--- DATA TO USE Enclosed Below ---

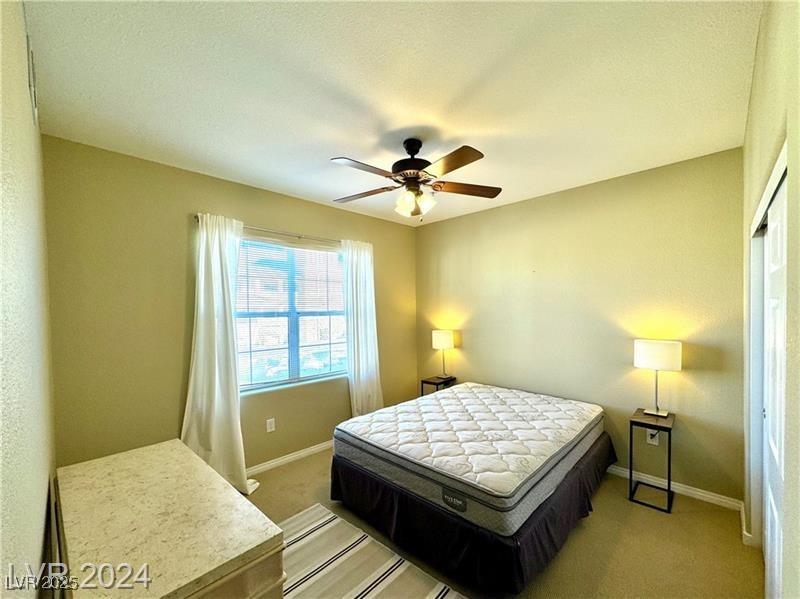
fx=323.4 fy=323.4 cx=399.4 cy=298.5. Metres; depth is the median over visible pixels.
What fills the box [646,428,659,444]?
wall socket
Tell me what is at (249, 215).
window wall
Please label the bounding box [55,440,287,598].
dresser
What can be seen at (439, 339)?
table lamp
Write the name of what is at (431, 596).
rug
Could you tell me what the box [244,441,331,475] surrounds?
baseboard
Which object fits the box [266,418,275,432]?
wall socket
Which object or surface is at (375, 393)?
right curtain
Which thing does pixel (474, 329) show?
back wall
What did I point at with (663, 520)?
floor
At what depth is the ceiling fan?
2.09 m
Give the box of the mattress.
[335,381,603,533]
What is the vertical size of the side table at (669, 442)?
0.626 m
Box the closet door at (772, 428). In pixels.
[761,170,786,596]
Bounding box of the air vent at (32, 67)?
[26,38,38,124]
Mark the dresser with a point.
(164, 507)
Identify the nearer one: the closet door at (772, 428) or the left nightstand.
the closet door at (772, 428)
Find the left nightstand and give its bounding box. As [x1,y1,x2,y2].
[420,375,456,395]
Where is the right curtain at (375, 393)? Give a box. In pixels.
[342,239,382,415]
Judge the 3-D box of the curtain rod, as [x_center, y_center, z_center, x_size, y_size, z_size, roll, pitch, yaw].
[-0.997,-0.607,3.159,0.101,0.056,1.720,0,1,44]
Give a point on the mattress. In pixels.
(496, 490)
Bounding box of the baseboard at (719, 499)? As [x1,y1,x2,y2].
[606,464,742,511]
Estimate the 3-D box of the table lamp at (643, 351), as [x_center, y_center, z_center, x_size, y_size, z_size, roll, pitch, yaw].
[1.997,0.621,2.527,0.282,0.591,0.261,0,1,44]
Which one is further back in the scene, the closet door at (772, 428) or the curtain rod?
the curtain rod
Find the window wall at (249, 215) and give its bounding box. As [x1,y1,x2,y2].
[43,135,417,472]
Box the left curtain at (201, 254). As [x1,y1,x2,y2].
[182,212,257,494]
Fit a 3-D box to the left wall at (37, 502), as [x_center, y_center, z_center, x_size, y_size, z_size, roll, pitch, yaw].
[-1.049,0.242,0.788,3.412,2.676,0.141,0,1,44]
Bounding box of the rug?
[276,503,467,598]
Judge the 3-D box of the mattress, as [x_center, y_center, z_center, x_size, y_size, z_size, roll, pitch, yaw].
[0.624,1.062,2.725,1.545,0.229,1.860,0,1,44]
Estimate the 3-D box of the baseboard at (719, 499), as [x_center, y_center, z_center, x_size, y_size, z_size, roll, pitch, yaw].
[1.297,1.497,3.399,3.214,0.082,0.015,0,1,44]
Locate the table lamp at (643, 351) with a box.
[633,339,680,418]
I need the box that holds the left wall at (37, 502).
[0,0,56,598]
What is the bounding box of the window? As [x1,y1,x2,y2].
[234,236,347,394]
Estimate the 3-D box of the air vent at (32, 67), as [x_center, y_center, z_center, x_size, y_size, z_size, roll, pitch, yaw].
[-1.539,-0.904,1.356,0.279,0.237,0.015,0,1,44]
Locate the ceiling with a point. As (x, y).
(330, 150)
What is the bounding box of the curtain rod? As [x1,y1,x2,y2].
[194,216,339,243]
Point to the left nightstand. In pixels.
(438, 383)
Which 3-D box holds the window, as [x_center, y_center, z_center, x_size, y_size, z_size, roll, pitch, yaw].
[-1.071,0.162,3.272,0.112,1.400,1.342,0,1,44]
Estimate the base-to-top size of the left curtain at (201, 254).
2.232 m
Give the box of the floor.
[245,447,761,598]
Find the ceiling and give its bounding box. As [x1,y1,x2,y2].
[24,0,763,226]
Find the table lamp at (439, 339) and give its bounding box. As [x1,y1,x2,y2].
[432,330,454,378]
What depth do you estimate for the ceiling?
1.60 m
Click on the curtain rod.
(300, 237)
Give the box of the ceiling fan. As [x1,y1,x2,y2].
[330,137,501,219]
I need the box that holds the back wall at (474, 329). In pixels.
[415,147,743,502]
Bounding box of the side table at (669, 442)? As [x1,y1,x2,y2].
[627,408,675,512]
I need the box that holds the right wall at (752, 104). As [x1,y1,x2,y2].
[739,0,799,598]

--- End of Enclosed DATA TO USE ---

• [TASK BRIEF]
Where the data contains an image, skip the image and copy everything else exactly as it appears.

• [RESULT]
fx=323.4 fy=323.4 cx=399.4 cy=298.5. Metres; depth is the median over visible pixels.
What fills the box [646,428,659,444]?
wall socket
Tell me what is at (249, 215).
window wall
Please label the bounding box [55,440,287,598].
dresser
What can be seen at (439, 339)?
table lamp
Write the name of what is at (431, 596).
rug
Could you tell me what the box [244,441,331,475] surrounds?
baseboard
Which object fits the box [266,418,275,432]?
wall socket
Which object or surface is at (375, 393)?
right curtain
Which thing does pixel (474, 329) show?
back wall
What did I point at with (663, 520)?
floor
At what depth is the ceiling fan?
2.09 m
Give the box of the mattress.
[335,381,603,533]
What is the vertical size of the side table at (669, 442)?
0.626 m
Box the closet door at (772, 428). In pixels.
[761,170,786,596]
Bounding box of the air vent at (32, 67)?
[26,38,38,124]
Mark the dresser with a point.
(164, 507)
Identify the nearer one: the closet door at (772, 428) or the left nightstand.
the closet door at (772, 428)
Find the left nightstand and give its bounding box. As [x1,y1,x2,y2].
[420,375,456,395]
Where is the right curtain at (375, 393)? Give a box. In pixels.
[342,239,382,415]
Judge the 3-D box of the curtain rod, as [x_center, y_center, z_center, x_size, y_size, z_size, roll, pitch, yaw].
[-0.997,-0.607,3.159,0.101,0.056,1.720,0,1,44]
Give a point on the mattress. In pixels.
(496, 490)
Bounding box of the baseboard at (719, 499)? As [x1,y1,x2,y2].
[606,464,742,511]
Estimate the 3-D box of the table lamp at (643, 351), as [x_center, y_center, z_center, x_size, y_size, z_size, roll, pitch, yaw].
[1.997,0.621,2.527,0.282,0.591,0.261,0,1,44]
Which one is further back in the scene, the closet door at (772, 428) or the curtain rod?
the curtain rod
Find the window wall at (249, 215) and give its bounding box. As [x1,y1,x2,y2].
[43,135,417,472]
Box the left curtain at (201, 254). As [x1,y1,x2,y2].
[182,212,257,494]
Fit a 3-D box to the left wall at (37, 502), as [x_center, y_center, z_center, x_size, y_size, z_size, roll, pitch, yaw].
[-1.049,0.242,0.788,3.412,2.676,0.141,0,1,44]
Bounding box of the rug?
[276,503,467,598]
Judge the 3-D box of the mattress, as [x_center, y_center, z_center, x_size, y_size, z_size, roll, pitch, yaw].
[0.624,1.062,2.725,1.545,0.229,1.860,0,1,44]
Estimate the 3-D box of the baseboard at (719, 499), as [x_center, y_center, z_center, x_size, y_size, z_size, roll, pitch, yaw].
[1.297,1.497,3.399,3.214,0.082,0.015,0,1,44]
Locate the table lamp at (643, 351) with a box.
[633,339,680,418]
I need the box that holds the left wall at (37, 502).
[0,0,56,598]
What is the bounding box of the window? As [x1,y1,x2,y2].
[234,236,347,394]
Estimate the 3-D box of the air vent at (32, 67), as [x_center, y_center, z_center, x_size, y_size, z_size, roll, pitch, yaw].
[-1.539,-0.904,1.356,0.279,0.237,0.015,0,1,44]
Locate the ceiling with a point. As (x, y).
(330, 150)
What is the bounding box of the curtain rod? As [x1,y1,x2,y2].
[194,216,339,243]
Point to the left nightstand. In pixels.
(438, 383)
Which 3-D box holds the window, as [x_center, y_center, z_center, x_size, y_size, z_size, roll, pitch, yaw].
[-1.071,0.162,3.272,0.112,1.400,1.342,0,1,44]
Estimate the base-to-top size of the left curtain at (201, 254).
2.232 m
Give the box of the floor.
[245,447,761,598]
Find the ceiling and give its bounding box. As [x1,y1,x2,y2].
[24,0,763,226]
Find the table lamp at (439, 339) and give its bounding box. As [x1,y1,x2,y2].
[432,330,454,378]
What depth do you estimate for the ceiling?
1.60 m
Click on the curtain rod.
(300, 237)
Give the box of the ceiling fan. As [x1,y1,x2,y2].
[330,137,501,219]
I need the box that holds the back wall at (474, 329). In pixels.
[415,147,743,502]
Bounding box of the side table at (669, 442)? As [x1,y1,x2,y2].
[627,408,675,512]
I need the box that holds the right wall at (752, 104). As [x1,y1,x2,y2].
[739,0,799,598]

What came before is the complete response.